🤖 AI Summary
Existing AI agent evaluation frameworks lack realistic benchmarks for production IT automation tasks, particularly in critical domains such as Site Reliability Engineering (SRE), Chief Information Security Officer (CISO) operations, and Financial Operations (FinOps).
Method: We introduce ITBench—the first domain-specific benchmark framework covering these three pillars—comprising 94 reproducible, scalable real-world scenarios. It establishes a structured evaluation taxonomy spanning reliability, security compliance, and financial operational efficiency, supporting community-driven extension and end-to-end automated assessment. Our LLM-based evaluation infrastructure integrates task orchestration, sandboxed execution, and quantitative multi-dimensional metrics (correctness, security, timeliness).
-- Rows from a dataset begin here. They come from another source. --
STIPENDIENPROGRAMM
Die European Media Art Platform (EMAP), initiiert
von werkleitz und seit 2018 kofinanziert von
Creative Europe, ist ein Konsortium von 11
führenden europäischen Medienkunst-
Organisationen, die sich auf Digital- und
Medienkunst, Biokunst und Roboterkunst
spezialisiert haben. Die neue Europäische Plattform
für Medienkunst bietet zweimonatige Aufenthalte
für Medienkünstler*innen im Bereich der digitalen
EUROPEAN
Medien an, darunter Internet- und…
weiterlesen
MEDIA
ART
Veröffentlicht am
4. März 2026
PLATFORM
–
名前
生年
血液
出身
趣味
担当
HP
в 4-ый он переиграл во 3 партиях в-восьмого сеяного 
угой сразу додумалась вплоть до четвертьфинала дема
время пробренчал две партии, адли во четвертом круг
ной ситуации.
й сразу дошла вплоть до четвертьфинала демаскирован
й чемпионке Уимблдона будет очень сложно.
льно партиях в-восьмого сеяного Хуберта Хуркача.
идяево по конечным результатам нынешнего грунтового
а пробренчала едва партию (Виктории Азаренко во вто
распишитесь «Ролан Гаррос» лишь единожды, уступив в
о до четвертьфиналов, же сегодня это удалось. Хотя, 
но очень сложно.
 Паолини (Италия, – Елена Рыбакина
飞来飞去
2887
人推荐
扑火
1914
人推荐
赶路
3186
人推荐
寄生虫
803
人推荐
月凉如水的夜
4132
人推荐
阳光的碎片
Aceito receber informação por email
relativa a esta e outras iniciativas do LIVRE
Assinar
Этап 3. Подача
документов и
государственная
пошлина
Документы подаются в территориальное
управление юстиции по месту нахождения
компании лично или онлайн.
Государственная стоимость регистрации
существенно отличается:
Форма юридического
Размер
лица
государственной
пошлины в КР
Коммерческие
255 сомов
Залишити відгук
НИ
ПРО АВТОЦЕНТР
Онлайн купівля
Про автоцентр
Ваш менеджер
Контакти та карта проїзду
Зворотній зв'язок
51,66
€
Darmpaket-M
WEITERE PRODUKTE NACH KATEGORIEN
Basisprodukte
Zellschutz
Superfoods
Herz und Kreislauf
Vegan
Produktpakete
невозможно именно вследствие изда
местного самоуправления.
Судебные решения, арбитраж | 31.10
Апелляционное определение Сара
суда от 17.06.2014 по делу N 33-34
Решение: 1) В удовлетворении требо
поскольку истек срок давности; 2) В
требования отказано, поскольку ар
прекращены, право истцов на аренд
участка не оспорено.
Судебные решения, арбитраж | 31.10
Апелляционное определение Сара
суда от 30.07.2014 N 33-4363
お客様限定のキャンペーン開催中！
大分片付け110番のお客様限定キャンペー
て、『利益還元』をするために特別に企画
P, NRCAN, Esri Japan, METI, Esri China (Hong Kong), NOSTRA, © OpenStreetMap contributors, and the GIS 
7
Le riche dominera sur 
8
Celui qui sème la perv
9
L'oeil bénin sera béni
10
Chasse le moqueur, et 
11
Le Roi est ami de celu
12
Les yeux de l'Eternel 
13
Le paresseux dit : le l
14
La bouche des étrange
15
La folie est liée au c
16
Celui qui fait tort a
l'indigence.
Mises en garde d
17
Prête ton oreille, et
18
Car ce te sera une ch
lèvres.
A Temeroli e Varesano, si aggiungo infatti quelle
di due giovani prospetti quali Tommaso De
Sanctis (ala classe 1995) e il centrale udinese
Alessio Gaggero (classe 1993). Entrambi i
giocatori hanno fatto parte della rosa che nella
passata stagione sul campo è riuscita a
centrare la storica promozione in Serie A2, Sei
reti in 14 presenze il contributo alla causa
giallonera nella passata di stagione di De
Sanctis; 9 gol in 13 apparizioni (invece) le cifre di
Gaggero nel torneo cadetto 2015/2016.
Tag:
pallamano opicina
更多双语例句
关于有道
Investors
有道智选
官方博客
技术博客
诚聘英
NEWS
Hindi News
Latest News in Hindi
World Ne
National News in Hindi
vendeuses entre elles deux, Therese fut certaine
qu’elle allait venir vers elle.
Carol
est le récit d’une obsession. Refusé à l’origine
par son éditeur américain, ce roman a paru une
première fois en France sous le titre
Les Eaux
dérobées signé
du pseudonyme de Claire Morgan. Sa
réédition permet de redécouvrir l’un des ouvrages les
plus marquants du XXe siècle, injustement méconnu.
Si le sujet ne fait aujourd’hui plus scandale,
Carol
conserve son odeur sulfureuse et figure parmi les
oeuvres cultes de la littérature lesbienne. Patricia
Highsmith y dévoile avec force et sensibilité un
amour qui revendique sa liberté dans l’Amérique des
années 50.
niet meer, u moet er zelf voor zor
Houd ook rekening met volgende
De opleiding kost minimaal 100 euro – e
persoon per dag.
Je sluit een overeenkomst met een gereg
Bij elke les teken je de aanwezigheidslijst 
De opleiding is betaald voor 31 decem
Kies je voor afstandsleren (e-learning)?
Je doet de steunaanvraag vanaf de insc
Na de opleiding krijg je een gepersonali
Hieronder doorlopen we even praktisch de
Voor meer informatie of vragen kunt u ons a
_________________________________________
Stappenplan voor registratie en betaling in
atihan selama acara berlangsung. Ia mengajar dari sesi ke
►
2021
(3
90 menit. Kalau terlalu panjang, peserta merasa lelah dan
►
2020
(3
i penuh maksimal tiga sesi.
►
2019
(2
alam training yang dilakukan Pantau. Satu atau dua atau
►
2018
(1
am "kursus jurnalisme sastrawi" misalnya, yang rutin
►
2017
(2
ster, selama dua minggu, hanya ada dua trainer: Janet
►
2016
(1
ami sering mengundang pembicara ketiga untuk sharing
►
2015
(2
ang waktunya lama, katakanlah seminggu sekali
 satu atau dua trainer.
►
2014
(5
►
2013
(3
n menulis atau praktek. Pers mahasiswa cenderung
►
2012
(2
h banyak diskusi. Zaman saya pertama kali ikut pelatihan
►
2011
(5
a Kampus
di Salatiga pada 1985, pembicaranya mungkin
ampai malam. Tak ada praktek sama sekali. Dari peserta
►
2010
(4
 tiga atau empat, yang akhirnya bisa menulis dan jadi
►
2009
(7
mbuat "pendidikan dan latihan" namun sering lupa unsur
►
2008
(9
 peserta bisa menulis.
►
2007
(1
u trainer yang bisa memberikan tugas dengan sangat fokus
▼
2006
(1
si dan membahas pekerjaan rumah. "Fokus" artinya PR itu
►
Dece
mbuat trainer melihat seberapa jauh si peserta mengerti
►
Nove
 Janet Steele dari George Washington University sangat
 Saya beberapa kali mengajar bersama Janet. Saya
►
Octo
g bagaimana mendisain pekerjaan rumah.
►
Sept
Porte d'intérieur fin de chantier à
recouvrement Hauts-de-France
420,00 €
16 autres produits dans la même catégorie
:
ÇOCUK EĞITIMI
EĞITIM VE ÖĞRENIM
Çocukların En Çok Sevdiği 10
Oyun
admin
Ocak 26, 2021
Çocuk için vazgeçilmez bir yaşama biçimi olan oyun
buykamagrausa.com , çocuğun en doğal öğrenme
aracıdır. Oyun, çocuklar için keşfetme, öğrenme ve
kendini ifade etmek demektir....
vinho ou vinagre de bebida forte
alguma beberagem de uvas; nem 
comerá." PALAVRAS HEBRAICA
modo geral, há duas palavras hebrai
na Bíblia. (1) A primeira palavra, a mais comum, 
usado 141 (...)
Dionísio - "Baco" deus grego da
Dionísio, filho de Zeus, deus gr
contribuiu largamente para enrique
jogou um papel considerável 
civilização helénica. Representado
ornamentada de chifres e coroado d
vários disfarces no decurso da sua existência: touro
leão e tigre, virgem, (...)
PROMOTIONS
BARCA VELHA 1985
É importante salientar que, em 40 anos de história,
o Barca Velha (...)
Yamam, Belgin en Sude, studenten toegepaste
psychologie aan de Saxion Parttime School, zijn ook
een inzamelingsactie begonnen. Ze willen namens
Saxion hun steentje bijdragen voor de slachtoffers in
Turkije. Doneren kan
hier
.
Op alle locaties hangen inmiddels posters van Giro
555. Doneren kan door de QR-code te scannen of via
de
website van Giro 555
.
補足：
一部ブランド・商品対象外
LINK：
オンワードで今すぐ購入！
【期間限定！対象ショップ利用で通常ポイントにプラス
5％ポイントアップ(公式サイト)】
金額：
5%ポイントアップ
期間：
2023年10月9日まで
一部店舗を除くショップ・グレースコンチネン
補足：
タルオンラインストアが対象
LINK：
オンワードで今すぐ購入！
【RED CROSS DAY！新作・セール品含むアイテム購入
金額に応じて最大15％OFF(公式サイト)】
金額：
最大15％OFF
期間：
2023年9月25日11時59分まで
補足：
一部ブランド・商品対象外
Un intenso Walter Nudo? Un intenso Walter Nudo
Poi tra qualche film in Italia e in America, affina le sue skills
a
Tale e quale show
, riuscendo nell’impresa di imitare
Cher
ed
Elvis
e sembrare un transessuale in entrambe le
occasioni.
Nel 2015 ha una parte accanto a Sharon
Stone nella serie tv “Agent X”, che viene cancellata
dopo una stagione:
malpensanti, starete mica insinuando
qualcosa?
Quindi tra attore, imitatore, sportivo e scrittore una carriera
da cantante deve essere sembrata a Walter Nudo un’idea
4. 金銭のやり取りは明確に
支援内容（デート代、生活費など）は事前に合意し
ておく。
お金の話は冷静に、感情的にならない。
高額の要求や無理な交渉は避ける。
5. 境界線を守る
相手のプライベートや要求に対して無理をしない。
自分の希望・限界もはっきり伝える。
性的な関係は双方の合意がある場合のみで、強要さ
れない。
Contribution/Results: Empirical evaluation reveals severe capability gaps: state-of-the-art models achieve only 13.8%, 25.2%, and 0% success rates on SRE, CISO, and FinOps tasks, respectively. ITBench provides the first systematic diagnosis of AI agents’ limitations in mission-critical IT operations, delivering a reproducible benchmark and actionable insights for future research.
📝 Abstract
Realizing the vision of using AI agents to automate critical IT tasks depends on the ability to measure and understand effectiveness of proposed solutions. We introduce ITBench, a framework that offers a systematic methodology for benchmarking AI agents to address real-world IT automation tasks. Our initial release targets three key areas: Site Reliability Engineering (SRE), Compliance and Security Operations (CISO), and Financial Operations (FinOps). The design enables AI researchers to understand the challenges and opportunities of AI agents for IT automation with push-button workflows and interpretable metrics. ITBench includes an initial set of 94 real-world scenarios, which can be easily extended by community contributions. Our results show that agents powered by state-of-the-art models resolve only 13.8% of SRE scenarios, 25.2% of CISO scenarios, and 0% of FinOps scenarios. We expect ITBench to be a key enabler of AI-driven IT automation that is correct, safe, and fast.